Variations sur l’amour avec Lea Desandre aux Jardins de William Christie
Au lendemain du concert d’Eva Zaïcik au Miroir d’eau (lire notre compte-rendu), le public est convié à l’église voisine, pour un récital associant le maître des lieux, William Christie, au binôme composé de la mezzo-soprano Lea Desandre et du théorbiste Thomas Dunford. La programmation, choisie par la chanteuse (dont elle "tease" le bis dès le début du concert), compose une suite de morceaux traitant du thème de l’amour. Drôle ou tragique, lente ou vive, baroque ou actuelle, chantée assise ou debout, la musique vibre (souvent sans transition) au rythme des passions, qu’elles soient heureuses ou tristes. Le programme parcourt ainsi Lully, Rameau, Charpentier ou Couperin, Hahn et Offenbach, Chausson ou Ravel, jusqu’à Barbara. Il explore même l’œuvre de compositeurs moins connus, comme Honoré d’Ambruis ou Michel Lambert.
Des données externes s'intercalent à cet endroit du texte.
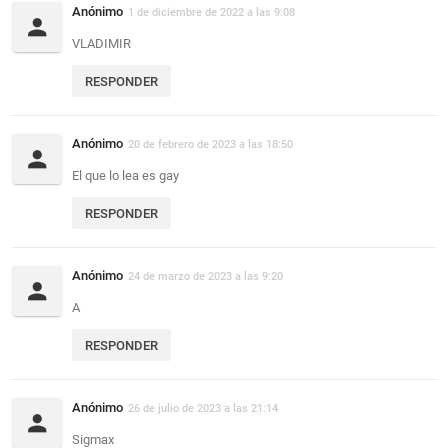
Anónimo
1 de diciembre de 2022 a las 9:08
VLADIMIR
RESPONDER
Anónimo
20 de febrero de 2023 a las 18:50
El que lo lea es gay
RESPONDER
Anónimo
24 de marzo de 2023 a las 9:20
A
RESPONDER
Anónimo
26 de julio de 2023 a las 21:14
Sigmax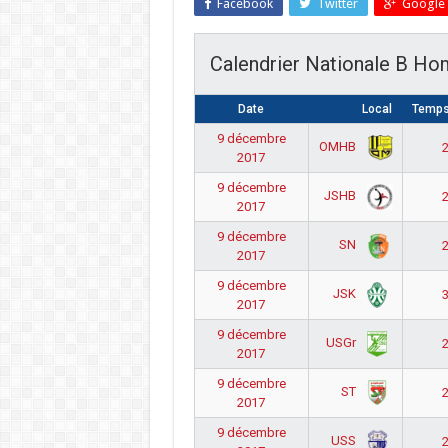
Facebook
Twitter
Google 
Calendrier Nationale B H
Date
Local
Temps
9 décembre
OMHB
2
2017
9 décembre
JSHB
2
2017
9 décembre
SN
2
2017
9 décembre
JSK
3
2017
9 décembre
USGr
2
2017
9 décembre
ST
2
2017
9 décembre
USS
2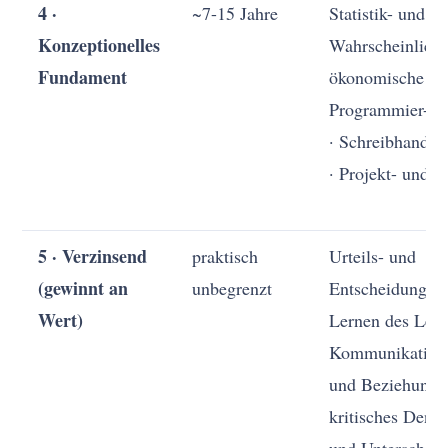
4 ·
~7-15 Jahre
Statistik- und
Konzeptionelles
Wahrscheinlichk
Fundament
ökonomische Gr
Programmier-/In
· Schreibhandwe
· Projekt- und 
5 · Verzinsend
praktisch
Urteils- und
(gewinnt an
unbegrenzt
Entscheidungsv
Wert)
Lernen des Lern
Kommunikation 
und Beziehungs
kritisches Denk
Thomas Dunford, qui s’amuse à chanter des doubles voix, ou à siffloter dans « Auprès du feu l’on fait l’amour » de Charpentier, se montre aussi inspiré dans les pages plus calmes. Il pose parfois tendrement la joue sur son instrument, comme pour le consoler des tristes accords qu’il lui fait jouer. William Christie, droit comme un i, fait chanter son clavecin avec musicalité, et même si quelques fausses notes lui échappent, il garde un large sourire jusqu’au bout du concert, preuve de son attachement aux deux artistes qu'il a vu (et aidé à) éclore. Les deux hommes, vêtus du même costume bleu avec chemise blanche, portent des chaussettes rouges comme la robe de Lea Desandre. Placés derrière elle, ils n’hésitent pas à donner de la voix pour chanter les chœurs chaque fois que l’occasion s’en présente, un large sourire aux lèvres, heureux des rires ainsi provoqués dans le public. Il n’y a en effet pas de secret : quand un artiste prend du plaisir, il le partage avec le public.
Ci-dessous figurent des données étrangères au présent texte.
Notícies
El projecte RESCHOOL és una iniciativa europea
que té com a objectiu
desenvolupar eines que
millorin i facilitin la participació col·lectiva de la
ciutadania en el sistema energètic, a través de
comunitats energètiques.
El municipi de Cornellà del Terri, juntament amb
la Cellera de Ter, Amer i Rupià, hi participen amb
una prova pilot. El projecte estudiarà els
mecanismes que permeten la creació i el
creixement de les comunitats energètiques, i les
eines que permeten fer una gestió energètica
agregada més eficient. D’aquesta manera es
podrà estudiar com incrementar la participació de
Lea Desandre prend elle aussi un plaisir manifeste à chanter dans l’acoustique généreuse de cette église. Elle chante les airs gais d’une voix ductile avec une diction expressive et très compréhensible, un vibrato bien rond et une attention constante aux nuances. Les airs mélancoliques, sans doute moins inspirés théâtralement, laissent l’auditeur se concentrer sur son timbre riche, moelleux et charnu. Pour certains morceaux, elle garde sa partition près d’elle, sur une tablette numérique, mais elle n’y jette alors que des regards furtifs, maintenant toujours le contact visuel avec le public.
Lors des saluts, la proximité entre ces trois interprètes saute aux yeux. En lui confiant le choix de la programmation, William Christie participe au développement artistique de Lea Desandre, comme il l’a fait et le fait toujours avec de nombreux autres artistes. Sans doute cela explique-t-il en partie l’accumulation de talents rassemblés au fil des journées de marathon musical de son Festival. Le public se lève d’un bond pour remercier les interprètes et notamment une Lea Desandre émue aux larmes.
Puis, le calme revient pour le traditionnel concert méditatif du soir, cette fois mené par le violoniste Théotime Langlois de Swarte qui explore des œuvres de Purcell, Nicola Metteis et Nicola Matteis Junior avec une fascinante et enivrante virtuosité. Si l’œil ne voit que lui, l’oreille croirait entendre un ensemble tant il parvient à juxtaposer des sonorités diverses. Respectant le concept de ces concerts de fin de soirée, il quitte la scène après 20 minutes de musique, sans un bruit et sans un salut.